Why do I feel so strongly about this? Fundamentally, I think a lack of term limits waters down the board’s ability to govern effectively. Directors lose sight of what they do not know. I attended a board meeting for a successful company in the resources sector. Some of the directors, for whom I have a great deal of respect, had been on the board for a decade or more. The directors enjoy working together, have a good relationship with the CEO, and are able to reach consensus quickly. All of them have experience in the resource sector, and while there is gender diversity, all are between 58 and 70 years old. There is insufficient debate at the board table, and simply too few opposing views. Term limits would necessitate director recruitment and refresh. This would provide an opportunity to review the director skills and experience matrix and consider new skills.
One of the boards I worked with has three-year terms with a maximum of three terms. As a B2C provider, the CEO identified an aging customer base, with little attraction of millennial or Gen Y customers. While they continue to increase market share year over year, this growth remains in the same demographic segment. The board decided to require a millennial to fill an upcoming director vacancy. This new director had no prior board experience, but this was offset with considerable governance and business experience around the table. The millennial has provided many valuable insights and the governance committee has already decided to add one more millennial to the board in the future. Without term limits triggering new candidates, they may have missed this opportunity until such time as the company experienced an erosion in sales through a declining customer base.

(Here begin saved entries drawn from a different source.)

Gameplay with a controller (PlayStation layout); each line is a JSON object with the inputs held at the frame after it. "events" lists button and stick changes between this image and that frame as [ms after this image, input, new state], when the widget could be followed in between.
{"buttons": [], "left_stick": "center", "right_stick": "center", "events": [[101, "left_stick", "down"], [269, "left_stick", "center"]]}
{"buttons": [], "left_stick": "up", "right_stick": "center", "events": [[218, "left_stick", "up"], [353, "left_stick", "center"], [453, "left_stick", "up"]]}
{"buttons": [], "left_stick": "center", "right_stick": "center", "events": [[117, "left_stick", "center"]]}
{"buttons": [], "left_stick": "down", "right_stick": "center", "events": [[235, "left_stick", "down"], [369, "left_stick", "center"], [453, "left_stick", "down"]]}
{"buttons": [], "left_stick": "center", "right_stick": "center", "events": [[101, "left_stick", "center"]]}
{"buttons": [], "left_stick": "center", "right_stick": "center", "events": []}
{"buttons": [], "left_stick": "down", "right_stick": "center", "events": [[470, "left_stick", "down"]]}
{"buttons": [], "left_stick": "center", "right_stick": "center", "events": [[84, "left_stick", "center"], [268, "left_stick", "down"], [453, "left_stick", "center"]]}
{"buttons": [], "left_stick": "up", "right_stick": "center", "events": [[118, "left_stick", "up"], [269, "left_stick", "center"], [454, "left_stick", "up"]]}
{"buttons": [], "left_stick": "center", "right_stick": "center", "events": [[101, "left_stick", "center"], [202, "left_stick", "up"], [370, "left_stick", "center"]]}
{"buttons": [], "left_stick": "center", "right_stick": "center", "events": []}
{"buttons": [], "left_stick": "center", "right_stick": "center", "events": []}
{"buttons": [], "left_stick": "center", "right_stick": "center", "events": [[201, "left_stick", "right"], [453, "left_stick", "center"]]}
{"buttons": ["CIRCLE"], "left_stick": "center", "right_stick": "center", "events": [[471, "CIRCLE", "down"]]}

Conflict is healthy. When a governance chair told me, “We don’t have any disagreements. The CEO is a visionary and is brilliant. The board chair sits on half a dozen boards and knows what he is doing,” I saw this as a board with an opportunity to be much more effective. I also saw them at risk of not attracting change agent directors who would be motivated by challenging the status quo and perhaps creating breakthrough opportunities for the company.
Term limits force a refresh, and with effective director recruitment, contribute to better outcomes for the board and management.